I am not sure if he would be happy about this national classification. Peter Handke’s origins are in the bilingual south Austrian region, where I come from. He is able to read and to speak Slovene, he has also translated from Slovene into German. His roots help us to understand his whole approach to ex-Yugoslavia: one could claim that in this regard he’s driven by his roots and his experience in a place where a minority was discriminated against for decades. Carinthian Slovenians were also victims of Hitler, which is little-known. Handke knows this history very well, he has written about this part of the Austrian past. His drama Immer noch Sturm (‘Storm Still’), for example, expresses his literary and political position very well. This historical and geographical context is of great importance for his whole work and his relationship with Yugoslavia.

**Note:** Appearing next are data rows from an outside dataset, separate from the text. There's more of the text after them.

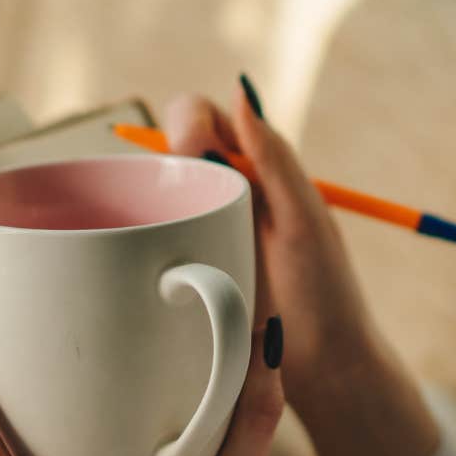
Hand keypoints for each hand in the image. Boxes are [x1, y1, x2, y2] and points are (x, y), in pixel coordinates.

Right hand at [160, 79, 408, 411]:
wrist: (323, 368)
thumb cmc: (324, 291)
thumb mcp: (304, 220)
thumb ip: (275, 157)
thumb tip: (242, 87)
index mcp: (257, 169)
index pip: (206, 118)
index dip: (189, 121)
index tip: (191, 150)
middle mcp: (224, 195)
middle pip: (170, 152)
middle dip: (160, 158)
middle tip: (175, 191)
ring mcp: (198, 235)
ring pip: (153, 196)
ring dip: (142, 200)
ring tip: (156, 226)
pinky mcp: (179, 276)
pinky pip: (146, 243)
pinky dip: (133, 240)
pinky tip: (131, 254)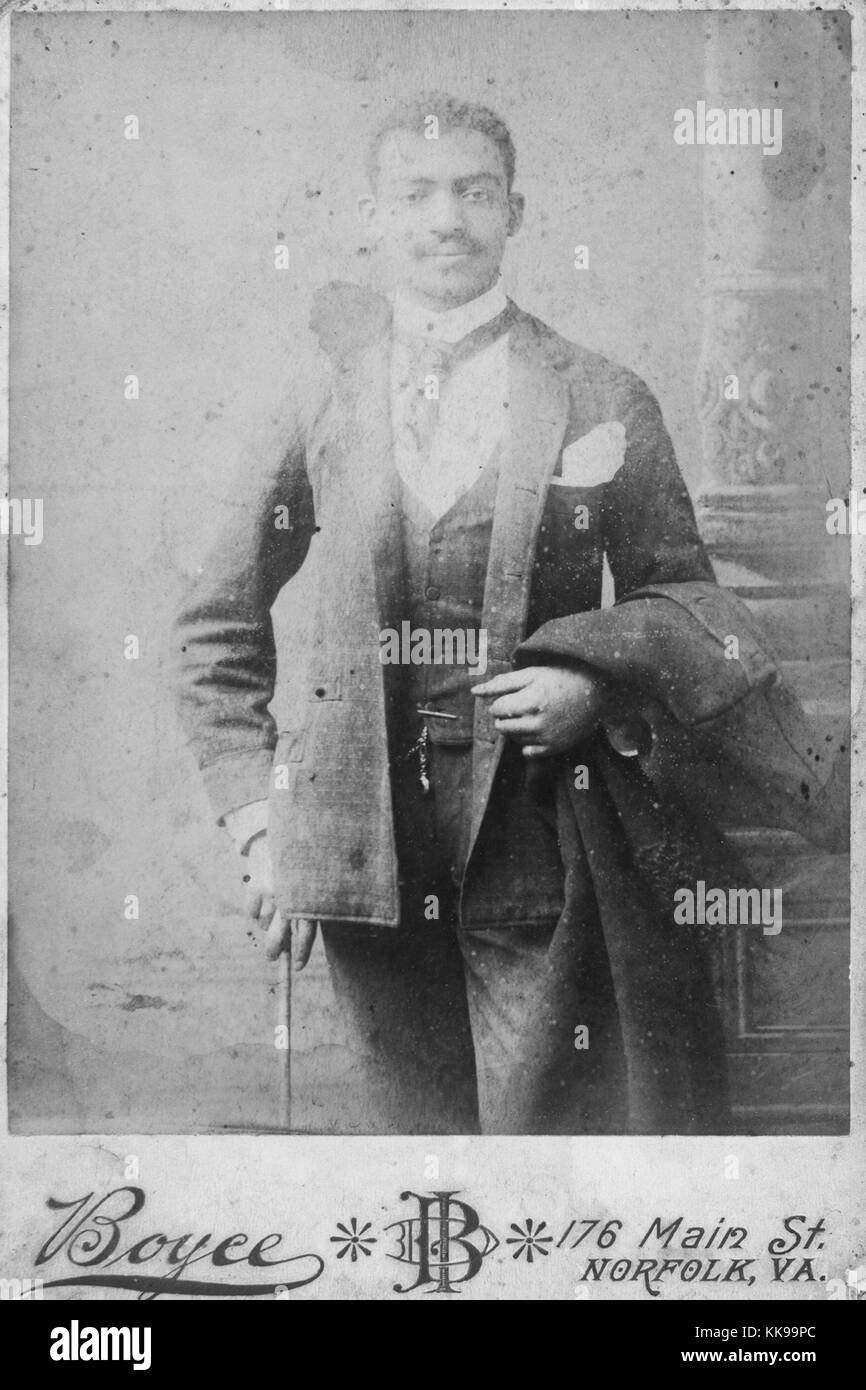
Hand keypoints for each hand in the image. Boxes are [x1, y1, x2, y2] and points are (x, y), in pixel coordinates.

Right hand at [243, 834, 316, 967]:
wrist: (281, 832)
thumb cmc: (300, 864)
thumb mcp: (307, 884)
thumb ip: (304, 910)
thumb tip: (293, 943)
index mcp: (308, 898)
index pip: (306, 933)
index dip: (301, 953)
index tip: (298, 968)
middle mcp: (289, 897)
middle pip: (279, 936)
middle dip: (275, 951)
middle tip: (272, 957)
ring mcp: (271, 892)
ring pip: (263, 923)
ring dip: (266, 922)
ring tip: (272, 905)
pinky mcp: (255, 885)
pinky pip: (250, 912)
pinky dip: (254, 910)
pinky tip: (261, 896)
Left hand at [472, 665, 604, 758]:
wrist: (594, 690)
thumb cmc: (559, 677)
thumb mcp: (530, 674)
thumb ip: (500, 683)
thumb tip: (474, 691)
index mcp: (530, 702)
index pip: (495, 709)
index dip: (502, 700)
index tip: (516, 694)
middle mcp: (538, 723)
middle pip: (501, 726)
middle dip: (506, 715)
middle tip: (524, 704)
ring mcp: (547, 738)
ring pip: (513, 738)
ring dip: (516, 727)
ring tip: (533, 714)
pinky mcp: (554, 748)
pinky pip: (527, 752)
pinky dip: (528, 742)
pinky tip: (539, 728)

In 2019 Peter Handke won the Nobel Prize for Literature. He’s undeniably a great writer. But he is controversial. He was a supporter of Slobodan Milošević in Yugoslavia, and when Handke won the Nobel Prize it was hard for some people to accept. How is he seen by Austrians?

He would definitely deny that he was a supporter of Slobodan Milošević! It is a very complex issue. Peter Handke’s understanding of literature was always linked to the idea that the language of literature opposes the political sphere and therefore also the sphere of media/ journalism. It is also very important to understand that his literature is rooted in radical anti-fascism, that it is an attempt to find a new language after the civilisational breakdown (‘Zivilisationsbruch’) of the Nazi regime. In Austria too he divides opinion. My view was, and is still, that we must be able to accept ambivalence. His views on politics are one thing, his literary output another. He has a huge body of work, novels, plays, poetry, film scripts and there is no doubt that he is an author of world status.   

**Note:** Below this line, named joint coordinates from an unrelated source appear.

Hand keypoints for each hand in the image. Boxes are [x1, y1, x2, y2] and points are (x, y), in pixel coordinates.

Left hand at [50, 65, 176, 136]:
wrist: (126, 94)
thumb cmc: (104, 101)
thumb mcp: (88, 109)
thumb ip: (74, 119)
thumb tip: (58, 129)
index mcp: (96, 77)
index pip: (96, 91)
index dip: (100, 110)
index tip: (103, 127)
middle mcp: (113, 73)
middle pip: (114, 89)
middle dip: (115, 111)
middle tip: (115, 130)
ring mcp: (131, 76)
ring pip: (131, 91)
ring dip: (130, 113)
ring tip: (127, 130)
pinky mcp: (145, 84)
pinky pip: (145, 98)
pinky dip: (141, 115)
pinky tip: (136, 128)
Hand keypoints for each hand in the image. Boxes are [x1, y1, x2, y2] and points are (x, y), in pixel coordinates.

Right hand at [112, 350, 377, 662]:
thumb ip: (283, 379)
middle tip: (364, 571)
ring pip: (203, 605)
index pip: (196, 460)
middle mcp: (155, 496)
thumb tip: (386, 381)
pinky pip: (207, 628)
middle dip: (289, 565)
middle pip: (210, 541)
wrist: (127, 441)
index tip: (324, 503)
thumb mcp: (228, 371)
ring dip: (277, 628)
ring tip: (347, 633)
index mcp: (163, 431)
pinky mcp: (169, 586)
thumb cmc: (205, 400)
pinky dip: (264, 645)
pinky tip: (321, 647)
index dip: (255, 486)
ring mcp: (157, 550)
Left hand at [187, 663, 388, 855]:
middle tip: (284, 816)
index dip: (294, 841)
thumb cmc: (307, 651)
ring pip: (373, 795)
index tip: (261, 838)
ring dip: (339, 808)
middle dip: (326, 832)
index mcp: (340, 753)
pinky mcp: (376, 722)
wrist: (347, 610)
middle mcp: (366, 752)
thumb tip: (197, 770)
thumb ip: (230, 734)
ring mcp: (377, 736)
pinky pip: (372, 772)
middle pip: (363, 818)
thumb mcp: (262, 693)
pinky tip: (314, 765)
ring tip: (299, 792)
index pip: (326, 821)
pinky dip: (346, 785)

What role do book prizes play in Austria? The Austrian Book Prize was only launched in 2016 but already has some great winners: Friederike Mayröcker, Eva Menasse, Daniel Wisser, Norbert Gstrein, Xaver Bayer, Raphaela Edelbauer and Verena Rossbacher in 2022.

The Austrian Book Prize – like the German Book Prize – was invented to stimulate book sales, so these are prizes intended to heat up the market. Experience shows that if the titles are easy to read, then prizes reinforce sales, but if it’s a more complex title, like Mayröcker in the first year, then it doesn’t. The Ingeborg-Bachmann Prize is also an important prize. The Austrian State Prize, which is awarded not just for literature, was won by author Anna Baar in 2022 and is Austria’s most prestigious arts award. But there are also Germany’s book prizes: first and foremost, the Georg Büchner Prize, which last year – as so often in the past – went to an Austrian, Clemens Setz. I should also mention the excellent and diverse provision of grants and fellowships for authors in Austria. The fact that the promotion of authors in Austria is so well-funded by the state is one reason for the country’s wide array of literary talent – that’s also true for the Austrian publishing sector. 

Austria is a small country. What influence can such a small country have on literature?

Franz Kafka – where did he come from?! Whether a country is big or small says nothing about the quality of the writing it produces. What makes Austria’s literature so special and powerful is its multicultural and multilingual minting. We are in the Balkans. No one wants to hear that, but we are in the Balkans. In Vienna – and elsewhere in Austria – you walk the streets and hear so many different languages.  This is our identity. We Austrians are many things at the same time, many languages at the same time, many cultures at the same. We are in a good place.